The Fortnum and Mason incident, it was the last straw, it confirmed every fear she had about the Benjamin sisters, especially the younger one. Hot baths, Alice’s inability to remain in her own bed—these had proved rather lucrative concessions, occasions for delicate extortion—but riots caused by foreign women dressed as courtesans were another matter entirely. If other parents heard of the wanton Oriental aunt (and they would, they would, it was not a matter of if but when), they would withdraw their daughters from Robeson Academy. Miss Robeson and her aging mother would be left in the lurch: high, dry, and penniless.
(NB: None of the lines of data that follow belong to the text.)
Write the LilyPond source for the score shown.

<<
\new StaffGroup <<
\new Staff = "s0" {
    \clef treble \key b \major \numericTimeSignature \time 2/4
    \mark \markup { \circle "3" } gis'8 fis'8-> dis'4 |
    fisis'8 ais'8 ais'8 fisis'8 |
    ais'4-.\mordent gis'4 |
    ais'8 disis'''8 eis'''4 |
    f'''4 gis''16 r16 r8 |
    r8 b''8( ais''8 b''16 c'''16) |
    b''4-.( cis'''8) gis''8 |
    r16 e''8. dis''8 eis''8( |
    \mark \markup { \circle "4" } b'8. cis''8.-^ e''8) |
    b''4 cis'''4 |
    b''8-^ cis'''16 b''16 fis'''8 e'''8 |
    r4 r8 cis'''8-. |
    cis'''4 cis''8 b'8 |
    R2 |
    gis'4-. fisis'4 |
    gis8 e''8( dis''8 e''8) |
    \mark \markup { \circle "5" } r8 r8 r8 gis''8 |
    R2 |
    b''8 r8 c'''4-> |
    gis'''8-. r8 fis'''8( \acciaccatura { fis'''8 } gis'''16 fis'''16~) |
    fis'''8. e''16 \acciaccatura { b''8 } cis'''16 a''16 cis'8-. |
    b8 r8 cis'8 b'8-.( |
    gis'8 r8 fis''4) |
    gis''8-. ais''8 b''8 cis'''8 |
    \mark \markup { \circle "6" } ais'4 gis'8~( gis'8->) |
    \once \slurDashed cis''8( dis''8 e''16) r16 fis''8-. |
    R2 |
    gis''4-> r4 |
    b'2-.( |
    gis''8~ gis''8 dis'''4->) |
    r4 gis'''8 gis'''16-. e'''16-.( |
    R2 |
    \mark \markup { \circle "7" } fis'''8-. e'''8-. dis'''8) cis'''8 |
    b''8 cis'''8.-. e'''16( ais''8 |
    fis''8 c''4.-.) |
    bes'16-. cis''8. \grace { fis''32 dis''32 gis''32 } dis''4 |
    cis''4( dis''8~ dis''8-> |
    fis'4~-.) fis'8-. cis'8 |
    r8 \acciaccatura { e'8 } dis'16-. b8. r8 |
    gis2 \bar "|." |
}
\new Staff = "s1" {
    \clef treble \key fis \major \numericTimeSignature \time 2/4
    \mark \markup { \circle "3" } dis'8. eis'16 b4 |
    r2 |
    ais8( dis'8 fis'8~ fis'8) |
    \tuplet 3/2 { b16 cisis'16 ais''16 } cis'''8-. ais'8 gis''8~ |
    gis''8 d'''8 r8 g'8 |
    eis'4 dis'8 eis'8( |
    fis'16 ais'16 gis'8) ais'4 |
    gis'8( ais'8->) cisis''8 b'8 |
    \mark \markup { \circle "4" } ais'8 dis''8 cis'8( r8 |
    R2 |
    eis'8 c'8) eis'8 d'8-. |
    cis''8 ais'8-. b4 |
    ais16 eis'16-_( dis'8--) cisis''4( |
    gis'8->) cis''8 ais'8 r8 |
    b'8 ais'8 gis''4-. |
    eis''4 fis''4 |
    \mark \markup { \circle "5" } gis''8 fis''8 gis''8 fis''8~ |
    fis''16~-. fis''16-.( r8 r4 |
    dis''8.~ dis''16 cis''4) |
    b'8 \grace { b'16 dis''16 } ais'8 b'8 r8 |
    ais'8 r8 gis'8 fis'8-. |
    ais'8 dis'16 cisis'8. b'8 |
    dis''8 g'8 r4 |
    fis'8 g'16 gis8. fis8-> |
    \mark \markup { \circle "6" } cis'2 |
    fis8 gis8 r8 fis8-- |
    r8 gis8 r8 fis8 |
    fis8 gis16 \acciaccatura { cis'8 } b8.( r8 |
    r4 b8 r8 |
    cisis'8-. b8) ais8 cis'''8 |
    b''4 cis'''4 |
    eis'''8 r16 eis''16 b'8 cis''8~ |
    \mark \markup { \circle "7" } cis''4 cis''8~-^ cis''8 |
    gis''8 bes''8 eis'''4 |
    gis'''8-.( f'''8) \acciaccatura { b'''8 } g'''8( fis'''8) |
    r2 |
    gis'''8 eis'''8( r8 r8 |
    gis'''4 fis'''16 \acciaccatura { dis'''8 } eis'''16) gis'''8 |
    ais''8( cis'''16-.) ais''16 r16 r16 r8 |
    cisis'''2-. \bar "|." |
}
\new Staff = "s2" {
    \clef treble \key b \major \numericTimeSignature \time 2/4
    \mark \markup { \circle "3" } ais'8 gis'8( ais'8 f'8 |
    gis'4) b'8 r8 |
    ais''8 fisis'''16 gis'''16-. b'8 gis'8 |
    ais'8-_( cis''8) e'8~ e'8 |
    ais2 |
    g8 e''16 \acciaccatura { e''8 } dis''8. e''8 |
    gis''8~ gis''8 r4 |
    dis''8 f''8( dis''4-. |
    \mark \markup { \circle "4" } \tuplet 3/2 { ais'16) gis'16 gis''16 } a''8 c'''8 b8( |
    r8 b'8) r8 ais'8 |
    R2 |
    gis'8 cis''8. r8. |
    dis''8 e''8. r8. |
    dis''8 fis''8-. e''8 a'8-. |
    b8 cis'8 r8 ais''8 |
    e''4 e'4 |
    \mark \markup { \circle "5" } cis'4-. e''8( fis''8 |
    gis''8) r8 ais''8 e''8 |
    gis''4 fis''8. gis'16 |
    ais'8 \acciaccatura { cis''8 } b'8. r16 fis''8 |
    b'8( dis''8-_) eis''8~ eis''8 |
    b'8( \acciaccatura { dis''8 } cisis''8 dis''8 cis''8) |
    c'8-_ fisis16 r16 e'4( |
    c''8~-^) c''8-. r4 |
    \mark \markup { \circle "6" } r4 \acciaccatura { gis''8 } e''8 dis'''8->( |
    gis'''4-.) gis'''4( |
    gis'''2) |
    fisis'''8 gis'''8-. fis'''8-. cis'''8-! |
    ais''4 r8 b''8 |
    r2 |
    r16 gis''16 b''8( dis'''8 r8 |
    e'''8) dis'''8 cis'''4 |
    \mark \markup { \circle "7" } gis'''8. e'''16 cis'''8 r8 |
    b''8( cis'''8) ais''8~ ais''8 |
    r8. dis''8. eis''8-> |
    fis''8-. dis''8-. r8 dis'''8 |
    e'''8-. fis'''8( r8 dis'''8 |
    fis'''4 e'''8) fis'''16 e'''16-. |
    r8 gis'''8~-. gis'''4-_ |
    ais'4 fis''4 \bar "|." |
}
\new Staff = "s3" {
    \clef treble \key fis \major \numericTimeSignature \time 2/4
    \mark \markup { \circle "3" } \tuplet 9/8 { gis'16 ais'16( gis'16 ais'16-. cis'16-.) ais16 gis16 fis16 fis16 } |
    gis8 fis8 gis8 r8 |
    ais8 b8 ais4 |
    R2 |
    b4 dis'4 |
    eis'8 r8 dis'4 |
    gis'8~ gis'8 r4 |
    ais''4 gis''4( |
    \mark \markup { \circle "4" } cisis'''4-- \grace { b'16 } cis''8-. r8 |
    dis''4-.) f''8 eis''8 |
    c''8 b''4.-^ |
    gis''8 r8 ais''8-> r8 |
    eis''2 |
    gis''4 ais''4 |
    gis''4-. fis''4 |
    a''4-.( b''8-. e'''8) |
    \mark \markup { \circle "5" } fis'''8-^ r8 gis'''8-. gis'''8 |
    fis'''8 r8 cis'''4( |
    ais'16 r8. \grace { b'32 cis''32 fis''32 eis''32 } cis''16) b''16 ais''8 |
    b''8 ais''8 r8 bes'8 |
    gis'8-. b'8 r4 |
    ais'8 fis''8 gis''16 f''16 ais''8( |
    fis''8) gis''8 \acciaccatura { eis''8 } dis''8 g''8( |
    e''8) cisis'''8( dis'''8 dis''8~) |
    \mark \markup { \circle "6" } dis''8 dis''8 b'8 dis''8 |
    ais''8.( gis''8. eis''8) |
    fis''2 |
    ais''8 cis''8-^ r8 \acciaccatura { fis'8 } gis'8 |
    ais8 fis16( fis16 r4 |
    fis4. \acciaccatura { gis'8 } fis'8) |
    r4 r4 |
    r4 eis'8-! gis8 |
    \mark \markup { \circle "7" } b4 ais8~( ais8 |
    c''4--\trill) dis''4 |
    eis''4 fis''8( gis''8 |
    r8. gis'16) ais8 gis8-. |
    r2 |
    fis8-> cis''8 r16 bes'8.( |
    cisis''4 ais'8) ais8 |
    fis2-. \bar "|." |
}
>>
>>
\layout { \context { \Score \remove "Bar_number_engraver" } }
She promised the distraught parent that the situation would be rectified immediately and instructed Miss Clusburtson to pack the sisters’ belongings back into their two blue steamer trunks and deliver them, along with Cecily, to the impossible aunt at Claridge’s, where both of them could await Alice’s convalescence. Or they could go up hill and down dale in a wheelbarrow, for all she cared.

She wrote a diplomatic letter (such communications were one of her talents) to Mr. Dick Benjamin, who received it two and a half weeks later in Shanghai and held his head in his hands.

“Now, I ask you, who besides Arthur’s wife could cause such a scandal!” He refolded the newspaper clipping that accompanied his daughters’ expulsion from Robeson Academy and passed it across the table to Dolly, who read it and lapsed into a long silence.

“Well,” she said at last, “you had better cable May to bring the girls home posthaste. It’s a shame she can’t be trusted to engage a good governess as long as she’s there.”